> [Bereitgestellter Text]:
########################################

Wir haben noch ein Problem – zumindest dachten wir das, als wir in der Südtirolmobil-App die Warnmeldung entdeckten, dass die Busfahrer heute streiken würden. So ein Streik ist in Italien aber eher ein Ritual statt echter Arbeitskampf. Mindestens die Hälfte der Busse fahren trotzdem und stehen auch entsprechend im Fahrplan.


Bushaltesteller, Grödner Joch

Erlebnis Busfahren

Überraschender ist da schon, dass der Busfahrer das in der App gekaufte Ticket nicht anerkennen will. Sein Scanner funktioniert nämlich nicht. Dass die App selbst einen großen grünen Haken und eine Gültigkeitsdauer anzeigt – non mi interessa. Wir müssen tatsächlich zwei neue Tickets kaufen. Die kosten nicht viel, aber irgendwie ärgerlich ist das Ganze trotzdem.


So eine Busfahrt über Dolomitenpässe mit Haarnadelkurven ist schon ein Erlebnis. Wenn man aber denkt, die Busfahrer hier hätten schon einen, nun ja, gewagten Fahrstil drauf, hat man noch nicht die Überholmanöver der Fahr- und Motorradfahrer gesehen. Absolut haarsträubend. Ich nehme mir fest vor, nie im Sommer mit dem Auto durch die Dolomiten zu reisen.  


Bei der Seilbahnstation Plan De Gralba müssen wir nochmal umsteigen, um 14:40 Uhr kommen wir aber wohlbehalten in der Ortsmitte von Sankt Christina an. Unser Hotel ist grad die Straße runter von der Bushaltestelle und hier hat man anscheinend extra für uns einen roten Teppich ausgerollt. Das wäre aber nicht nötig gewesen!

########################################

> [Quellenmaterial]:

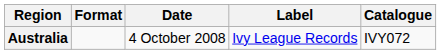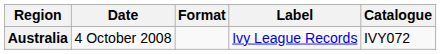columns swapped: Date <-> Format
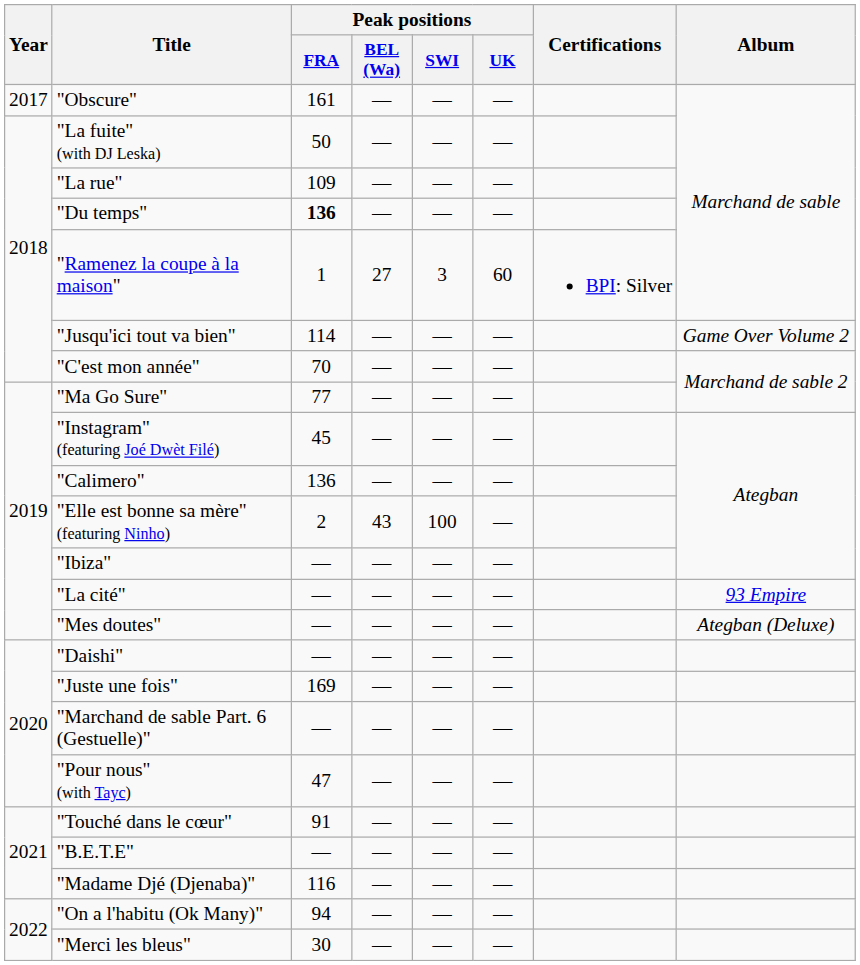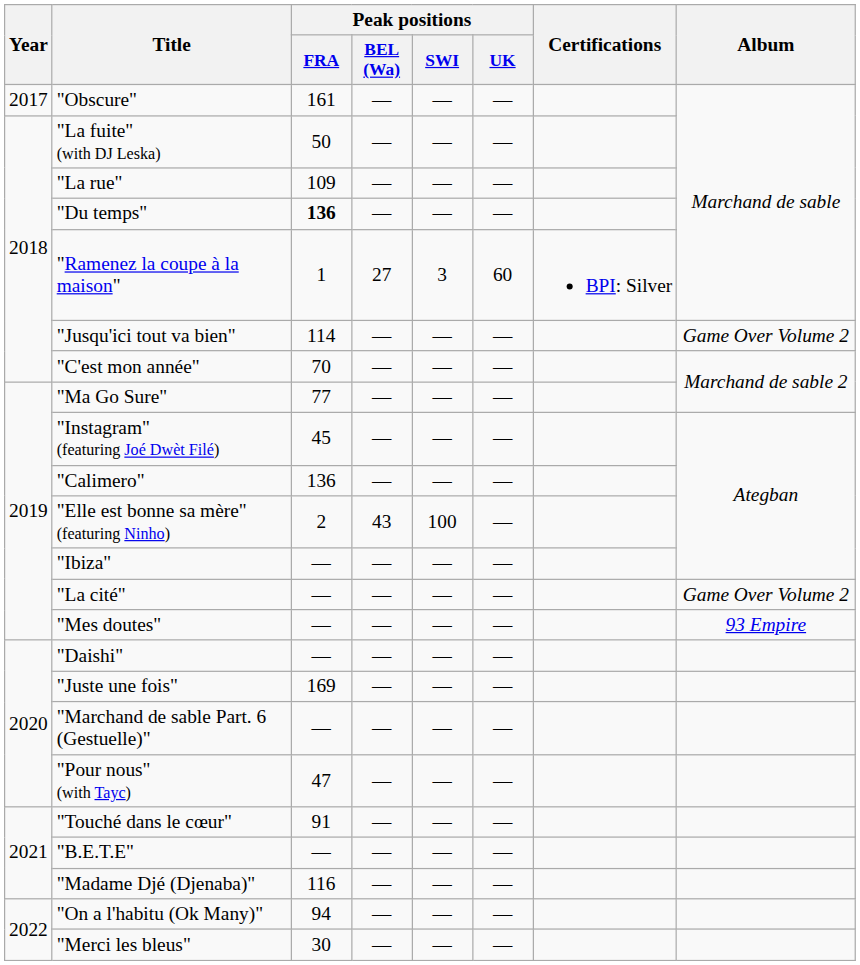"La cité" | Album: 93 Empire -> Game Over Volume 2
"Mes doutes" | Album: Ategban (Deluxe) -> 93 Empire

########################################

> [Auszuführende Schritte]:
1: Nennen Sie alle geografischen Eigennamen, die im Reisebericht vorkommen, also Länder, Gebirge, Pässe und Orte. Der Name der App zählt nicht dazu.
2: Zitieren Sie aus dem Reisebericht die Passage, die mit den Worten „Wir haben noch“ einsetzt und nach „entsprechend im Fahrplan.“ endet.

> [Die Antworten]:
1: Italien, Grödner Joch, Dolomiten, Plan De Gralba, Sankt Christina

2:
Wir haben noch ein Problem – zumindest dachten wir das, als wir in der Südtirolmobil-App die Warnmeldung entdeckten, dass die Busfahrer heute streiken würden. So ein Streik ist in Italien aber eher ein Ritual statt echter Arbeitskampf. Mindestens die Hälfte der Busse fahren trotzdem und stehen auch entsprechend im Fahrplan.